Table-table join (Data standardization)

  • Job terms get standardized to basic categories.

Overall flowchart for standardization

When standardization rule change

  • Expect search index update happening in real time

Lambda architecture

  • Cons: Implement the same job twice

Kappa architecture

  • Process realtime data and reprocess historical data in the same framework

  • There could be two jobs. Each job writes result to a different location.

    • One consuming the latest entries in the stream

    • The other one starting from the beginning

  • The client could switch over when the new standardization rule when it is ready

Implementation

  • The job subscribes to the change streams for the user profiles database and the user settings database, both partitioned by user_id.

  • The job keeps a key-value store keyed by user_id, which contains the latest profile record and the latest settings record for each user_id.

  • When a new event comes in from either stream, the job looks up the current value in its store, updates the appropriate fields (depending on whether it was a profile update or a settings update), and writes back the new joined record to the store. The changelog of the store doubles as the output stream of the task.

Stream-table join

Example - Enrich tracking events (Who viewed your profile)
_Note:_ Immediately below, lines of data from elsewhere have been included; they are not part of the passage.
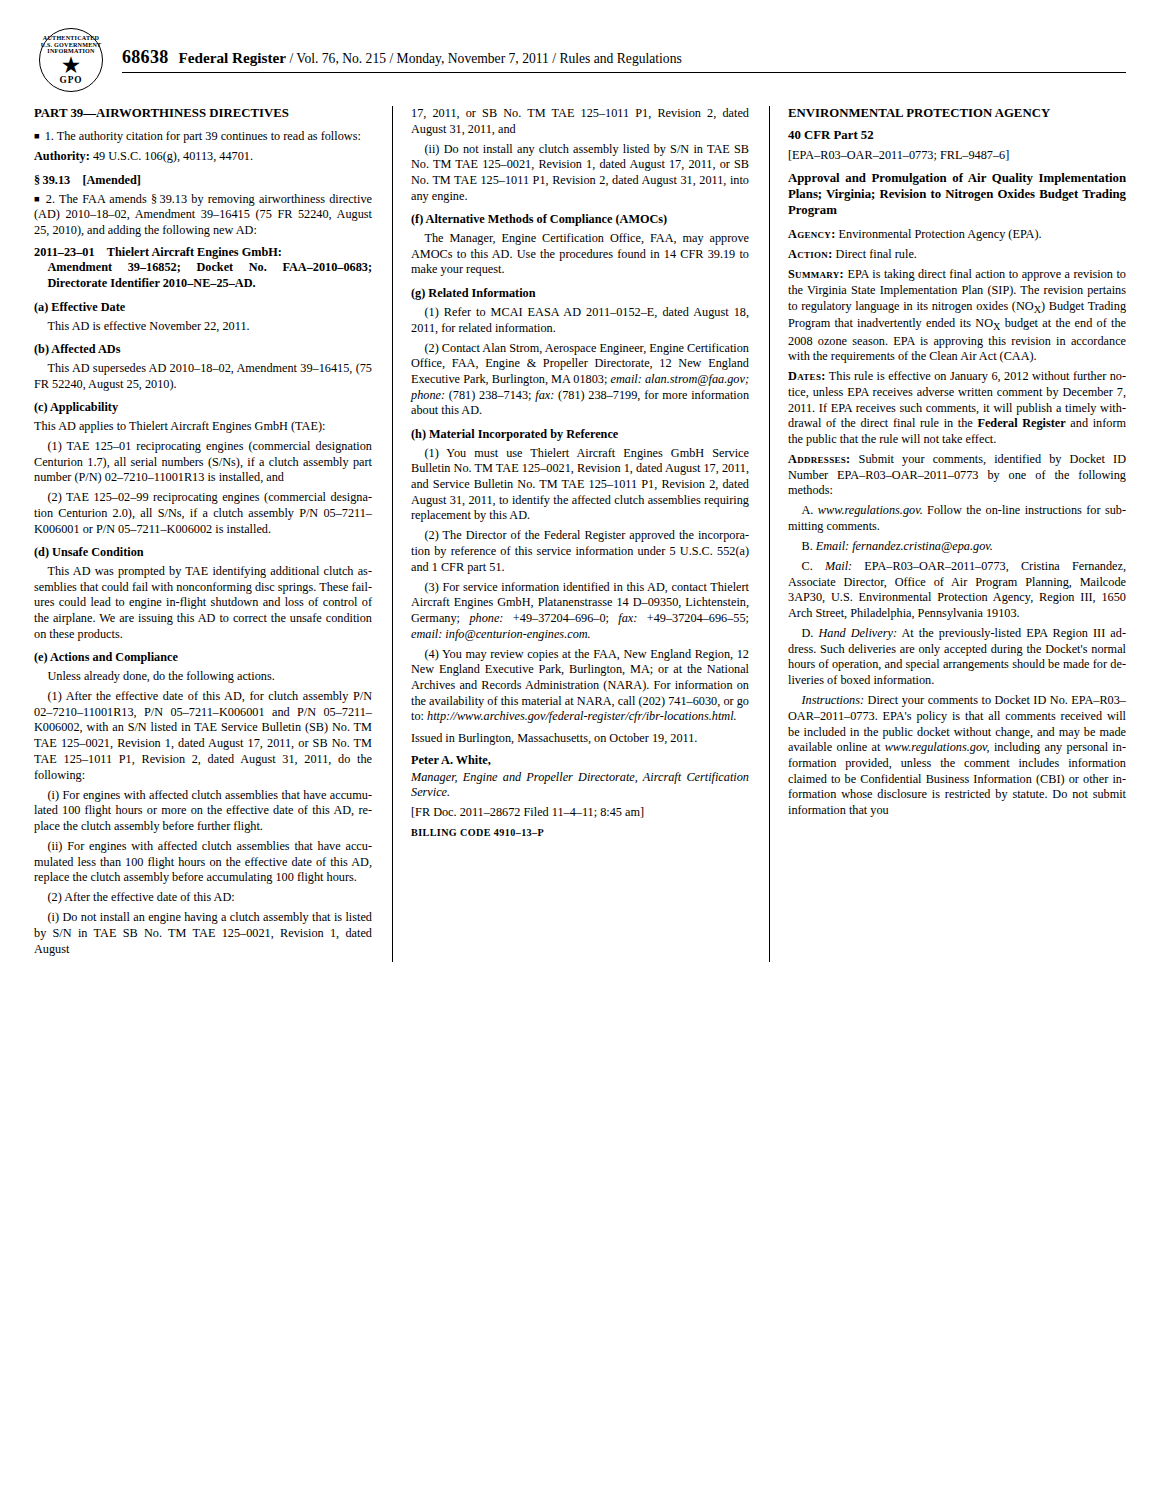AUTHENTICATED U.S. GOVERNMENT INFORMATION ★ GPO
68638 Federal Register / Vol. 76, No. 215 / Monday, November 7, 2011 / Rules and Regulations
PART 39—AIRWORTHINESS DIRECTIVES
1. The authority citation for part 39 continues to read as follows:
Authority: 49 U.S.C. 106(g), 40113, 44701.
§ 39.13 [Amended]
2. The FAA amends § 39.13 by removing airworthiness directive (AD) 2010–18–02, Amendment 39–16415 (75 FR 52240, August 25, 2010), and adding the following new AD:
2011–23–01 Thielert Aircraft Engines GmbH: Amendment 39–16852; Docket No. FAA–2010–0683; Directorate Identifier 2010–NE–25–AD.
(a) Effective Date
This AD is effective November 22, 2011.
(b) Affected ADs
This AD supersedes AD 2010–18–02, Amendment 39–16415, (75 FR 52240, August 25, 2010).
(c) Applicability
This AD applies to Thielert Aircraft Engines GmbH (TAE):
(1) TAE 125–01 reciprocating engines (commercial designation Centurion 1.7), all serial numbers (S/Ns), if a clutch assembly part number (P/N) 02–7210–11001R13 is installed, and
(2) TAE 125–02–99 reciprocating engines (commercial designation Centurion 2.0), all S/Ns, if a clutch assembly P/N 05–7211–K006001 or P/N 05–7211–K006002 is installed.
(d) Unsafe Condition
This AD was prompted by TAE identifying additional clutch assemblies that could fail with nonconforming disc springs. These failures could lead to engine in-flight shutdown and loss of control of the airplane. We are issuing this AD to correct the unsafe condition on these products.
(e) Actions and Compliance
Unless already done, do the following actions.
(1) After the effective date of this AD, for clutch assembly P/N 02–7210–11001R13, P/N 05–7211–K006001 and P/N 05–7211–K006002, with an S/N listed in TAE Service Bulletin (SB) No. TM TAE 125–0021, Revision 1, dated August 17, 2011, or SB No. TM TAE 125–1011 P1, Revision 2, dated August 31, 2011, do the following:
(i) For engines with affected clutch assemblies that have accumulated 100 flight hours or more on the effective date of this AD, replace the clutch assembly before further flight.
(ii) For engines with affected clutch assemblies that have accumulated less than 100 flight hours on the effective date of this AD, replace the clutch assembly before accumulating 100 flight hours.
(2) After the effective date of this AD:
(i) Do not install an engine having a clutch assembly that is listed by S/N in TAE SB No. TM TAE 125–0021, Revision 1, dated August
17, 2011, or SB No. TM TAE 125–1011 P1, Revision 2, dated August 31, 2011, and
(ii) Do not install any clutch assembly listed by S/N in TAE SB No. TM TAE 125–0021, Revision 1, dated August 17, 2011, or SB No. TM TAE 125–1011 P1, Revision 2, dated August 31, 2011, into any engine.
(f) Alternative Methods of Compliance (AMOCs)
The Manager, Engine Certification Office, FAA, may approve AMOCs to this AD. Use the procedures found in 14 CFR 39.19 to make your request.
(g) Related Information
(1) Refer to MCAI EASA AD 2011–0152–E, dated August 18, 2011, for related information.
(2) Contact Alan Strom, Aerospace Engineer, Engine Certification Office, FAA, Engine & Propeller Directorate, 12 New England Executive Park, Burlington, MA 01803; email: alan.strom@faa.gov; phone: (781) 238–7143; fax: (781) 238–7199, for more information about this AD.
(h) Material Incorporated by Reference
(1) You must use Thielert Aircraft Engines GmbH Service Bulletin No. TM TAE 125–0021, Revision 1, dated August 17, 2011, and Service Bulletin No. TM TAE 125–1011 P1, Revision 2, dated August 31, 2011, to identify the affected clutch assemblies requiring replacement by this AD.
(2) The Director of the Federal Register approved the incorporation by reference of this service information under 5 U.S.C. 552(a) and 1 CFR part 51.
(3) For service information identified in this AD, contact Thielert Aircraft Engines GmbH, Platanenstrasse 14 D–09350, Lichtenstein, Germany; phone: +49–37204–696–0; fax: +49–37204–696–55; email: info@centurion-engines.com.
(4) You may review copies at the FAA, New England Region, 12 New England Executive Park, Burlington, MA; or at the National Archives and Records Administration (NARA). For information on the availability of this material at NARA, call (202) 741–6030, or go to: http://www.archives.gov/federal-register/cfr/ibr-locations.html.
Issued in Burlington, Massachusetts, on October 19, 2011.
Peter A. White,
Manager, Engine and Propeller Directorate, Aircraft Certification Service.
[FR Doc. 2011–28672 Filed 11–4–11; 8:45 am]
BILLING CODE 4910–13–P
ENVIRONMENTAL PROTECTION AGENCY
40 CFR Part 52
[EPA–R03–OAR–2011–0773; FRL–9487–6]
Approval and Promulgation of Air Quality Implementation Plans; Virginia; Revision to Nitrogen Oxides Budget Trading Program
Agency: Environmental Protection Agency (EPA).
Action: Direct final rule.
Summary: EPA is taking direct final action to approve a revision to the Virginia State Implementation Plan (SIP). The revision pertains to regulatory language in its nitrogen oxides (NOX) Budget Trading Program that inadvertently ended its NOX budget at the end of the 2008 ozone season. EPA is approving this revision in accordance with the requirements of the Clean Air Act (CAA).
Dates: This rule is effective on January 6, 2012 without further notice, unless EPA receives adverse written comment by December 7, 2011. If EPA receives such comments, it will publish a timely withdrawal of the direct final rule in the Federal Register and inform the public that the rule will not take effect.
Addresses: Submit your comments, identified by Docket ID Number EPA–R03–OAR–2011–0773 by one of the following methods:
A. www.regulations.gov. Follow the on-line instructions for submitting comments.
B. Email: fernandez.cristina@epa.gov.
C. Mail: EPA–R03–OAR–2011–0773, Cristina Fernandez, Associate Director, Office of Air Program Planning, Mailcode 3AP30, U.S. Environmental Protection Agency, Region III, 1650 Arch Street, Philadelphia, Pennsylvania 19103.
D. Hand Delivery: At the previously-listed EPA Region III address. Such deliveries are only accepted during the Docket's normal hours of operation, and special arrangements should be made for deliveries of boxed information.
Instructions: Direct your comments to Docket ID No. EPA–R03–OAR–2011–0773. EPA's policy is that all comments received will be included in the public docket without change, and may be made available online at www.regulations.gov, including any personal information provided, unless the comment includes information claimed to be Confidential Business Information (CBI) or other information whose disclosure is restricted by statute. Do not submit information that you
  • Once you have the tracking events, a number of use cases are possible.

Naive solution

  • Too slow because connecting to database could be slow

Cache

  • If expiration time is too short, not much benefit.
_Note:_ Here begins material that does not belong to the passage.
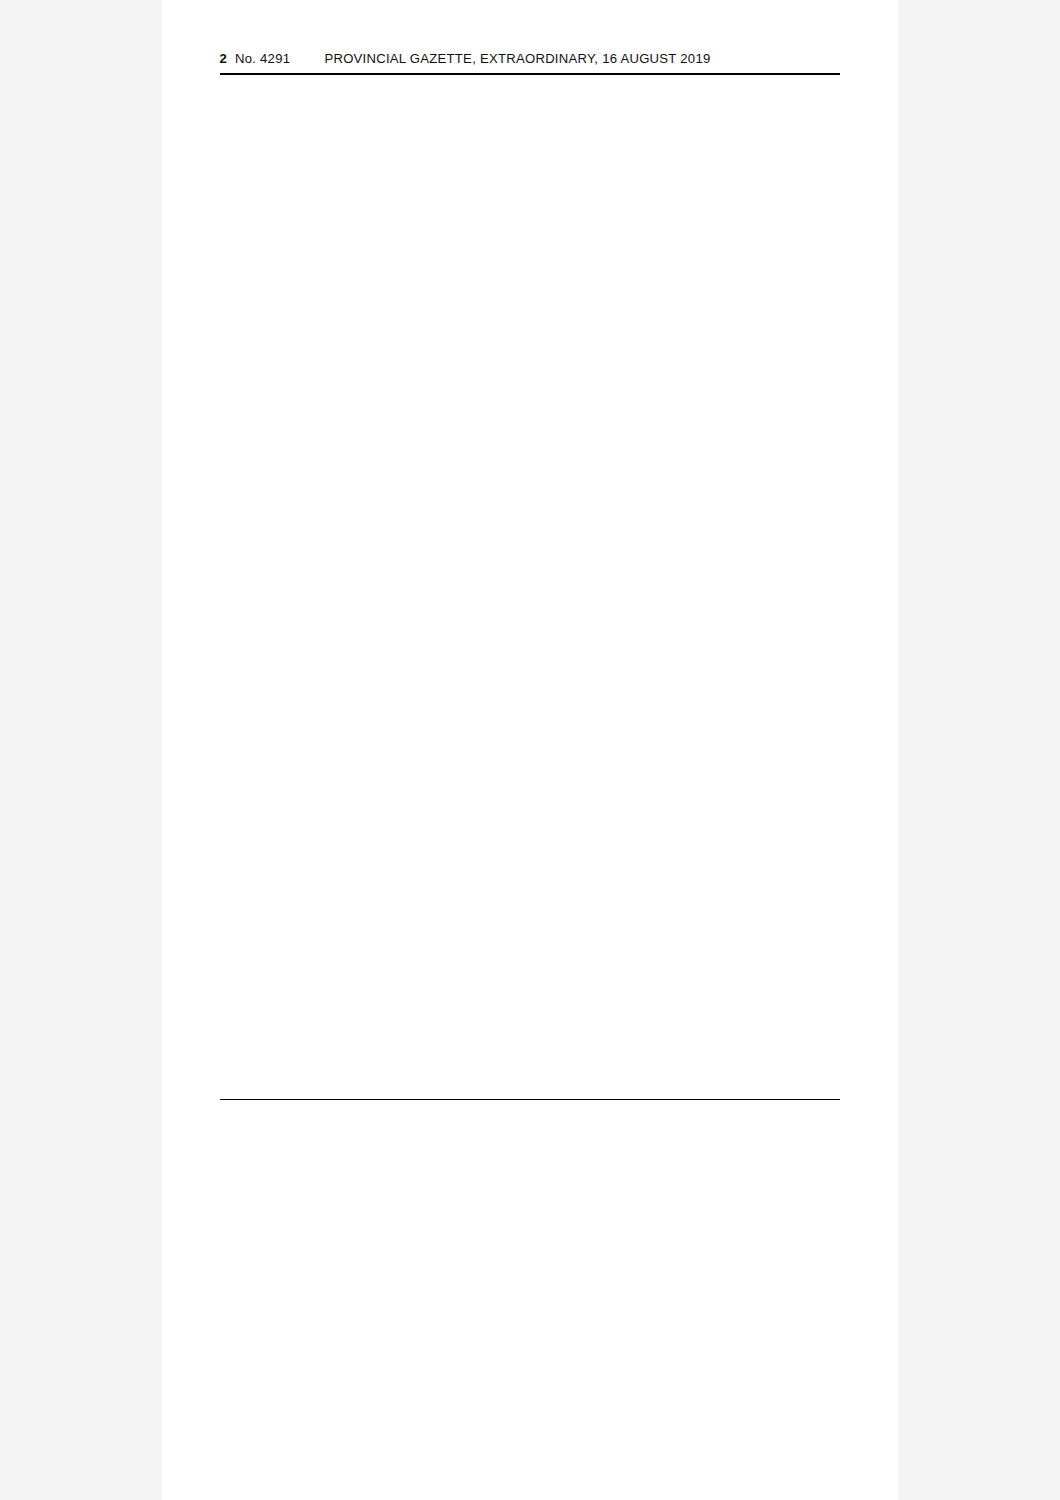2 No. 4291 Provincial Gazette, Extraordinary, 16 August 2019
  • If expiration time is too long, outdated profiles.

Stream processing impacts critical storage

  • After a stream processing is shutdown for half an hour (pretty common in production) and restarted, it will hit the database really quick because it is designed to be realtime.

Solution: A second event type with profile edit

  • Every time get a profile edit event, write to a profile edit database. Each time who edits an event, write to a profiles database.

  • Samza has an embedded database which could hold profiles.

Stream-stream join

  • Example: Join a stream of ad clicks to a stream of ad impressions (to link the information on when the ad was shown to the information on when it was clicked)

  • In this example we assume that each impression of an ad has a unique identifier, e.g. a UUID, and that the same identifier is included in both the impression and the click events. This identifier is used as the join key.

Solution

  • Partition the ad click and ad impression streams by the impression ID or user ID (assuming that two events with the same impression ID always have the same user ID). The task keeps two stores, one containing click events and one containing impression events, using the impression ID as key for both stores. When the job receives a click event, it looks for the corresponding impression in the impression store, and vice versa. If a match is found, the joined pair is emitted and the entry is deleted. If no match is found, the event is written to the appropriate store. Periodically the job scans over both stores and deletes any old events that were not matched within the time window of the join.